Unsurprisingly, someone eventually decided to test whether or not peppermint, lemon balm and sage would be effecting against HIV. In 2008 A team led by Silvia Geuenich at the University of Heidelberg tested the effect of water-based extracts on HIV both in test tubes and human tissue. It turns out that herbal extras from these three herbs do indeed interfere for HIV. Even better, the ‘dose’ needed for them to interfere with HIV is low enough that is does not hurt the cells of the body.
Skipping the scientific jargon, something in the extracts from the Lamiaceae family members interferes with the way HIV connects with cells. After the virus has attached to a cell it is to late for the herbs to have effect. The extracts were tested up to point of being 50% effective in stopping HIV from infecting cells.
What does this mean for people with HIV/AIDS? At this point, it is too early to say if any of these herbs will have an effect on HIV/AIDS inside the body, but it is possible. While it isn’t safe to ingest pure extracts, it is possible that drinking teas or tinctures made from peppermint, lemon balm and sage could interfere with the rate at which HIV infects white blood cells, slowing the rate at which the viral load increases.

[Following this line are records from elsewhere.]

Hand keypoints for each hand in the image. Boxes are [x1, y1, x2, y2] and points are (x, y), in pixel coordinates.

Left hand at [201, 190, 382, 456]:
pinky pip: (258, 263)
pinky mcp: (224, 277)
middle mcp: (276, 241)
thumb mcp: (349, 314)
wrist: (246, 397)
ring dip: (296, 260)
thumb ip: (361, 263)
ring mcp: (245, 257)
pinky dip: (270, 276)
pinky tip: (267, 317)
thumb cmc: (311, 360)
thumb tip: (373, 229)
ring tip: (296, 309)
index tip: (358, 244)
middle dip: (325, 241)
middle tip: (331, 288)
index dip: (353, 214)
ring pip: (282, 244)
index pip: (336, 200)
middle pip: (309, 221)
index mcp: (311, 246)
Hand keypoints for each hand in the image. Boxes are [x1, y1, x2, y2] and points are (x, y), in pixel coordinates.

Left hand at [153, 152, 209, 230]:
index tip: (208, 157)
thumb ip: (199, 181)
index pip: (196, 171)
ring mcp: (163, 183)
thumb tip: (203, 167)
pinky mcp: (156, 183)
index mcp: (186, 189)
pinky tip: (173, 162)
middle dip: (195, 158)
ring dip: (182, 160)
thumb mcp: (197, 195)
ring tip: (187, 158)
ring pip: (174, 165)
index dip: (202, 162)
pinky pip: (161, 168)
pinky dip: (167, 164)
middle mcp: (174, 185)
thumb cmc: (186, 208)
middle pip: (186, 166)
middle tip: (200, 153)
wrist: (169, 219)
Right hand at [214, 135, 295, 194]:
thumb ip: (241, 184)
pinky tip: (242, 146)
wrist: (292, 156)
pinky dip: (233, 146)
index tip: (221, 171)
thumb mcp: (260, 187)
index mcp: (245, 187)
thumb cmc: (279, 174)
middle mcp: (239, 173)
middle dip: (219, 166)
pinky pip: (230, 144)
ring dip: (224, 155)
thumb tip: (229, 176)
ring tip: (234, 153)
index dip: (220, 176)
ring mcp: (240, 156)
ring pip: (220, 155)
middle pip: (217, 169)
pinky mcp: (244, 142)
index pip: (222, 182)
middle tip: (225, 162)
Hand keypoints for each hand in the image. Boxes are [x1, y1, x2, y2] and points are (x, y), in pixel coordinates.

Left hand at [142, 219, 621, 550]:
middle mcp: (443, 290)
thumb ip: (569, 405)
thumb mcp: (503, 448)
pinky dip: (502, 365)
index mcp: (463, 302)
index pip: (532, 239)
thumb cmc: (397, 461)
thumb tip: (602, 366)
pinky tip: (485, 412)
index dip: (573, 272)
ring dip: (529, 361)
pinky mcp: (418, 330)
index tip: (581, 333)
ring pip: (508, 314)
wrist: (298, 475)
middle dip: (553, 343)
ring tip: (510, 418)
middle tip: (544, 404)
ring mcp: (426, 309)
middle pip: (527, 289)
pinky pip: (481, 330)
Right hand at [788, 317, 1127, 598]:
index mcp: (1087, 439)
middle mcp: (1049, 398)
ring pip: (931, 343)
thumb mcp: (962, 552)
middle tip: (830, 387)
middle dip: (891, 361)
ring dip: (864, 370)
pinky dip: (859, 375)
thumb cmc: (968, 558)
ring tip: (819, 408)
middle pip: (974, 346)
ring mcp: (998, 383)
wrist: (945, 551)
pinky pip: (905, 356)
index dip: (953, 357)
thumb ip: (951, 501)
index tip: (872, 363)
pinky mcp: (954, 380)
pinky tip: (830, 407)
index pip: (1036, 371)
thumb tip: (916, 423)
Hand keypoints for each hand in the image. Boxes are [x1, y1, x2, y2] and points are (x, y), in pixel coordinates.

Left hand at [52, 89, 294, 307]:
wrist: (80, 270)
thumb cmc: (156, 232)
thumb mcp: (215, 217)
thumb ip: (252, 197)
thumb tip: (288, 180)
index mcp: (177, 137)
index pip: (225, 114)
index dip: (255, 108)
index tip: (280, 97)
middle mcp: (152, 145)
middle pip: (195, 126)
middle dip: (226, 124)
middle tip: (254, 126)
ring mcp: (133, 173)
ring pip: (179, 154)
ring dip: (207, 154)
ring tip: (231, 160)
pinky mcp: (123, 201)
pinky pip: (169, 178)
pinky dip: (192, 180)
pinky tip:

However, there is another use for these herbs in fighting HIV. Prevention. As Dr. Geuenich’s team concludes in their research paper, these herbs show good possibilities as a topical microbicide to protect against STDs. Extracts from these plants should never be applied directly to the skin, they are too strong. In the study the extracts were effective against HIV in solutions of less than 5%. While these extracts are not effective enough to negate the need for condoms, they may be useful as a backup for condoms, for instance if someone formulated a lubricant with a low percentage of one of these extracts. Anyone who is considering using extracts from peppermint, lemon balm or sage should speak with a doctor and trained herbalist to make sure they are doing so safely.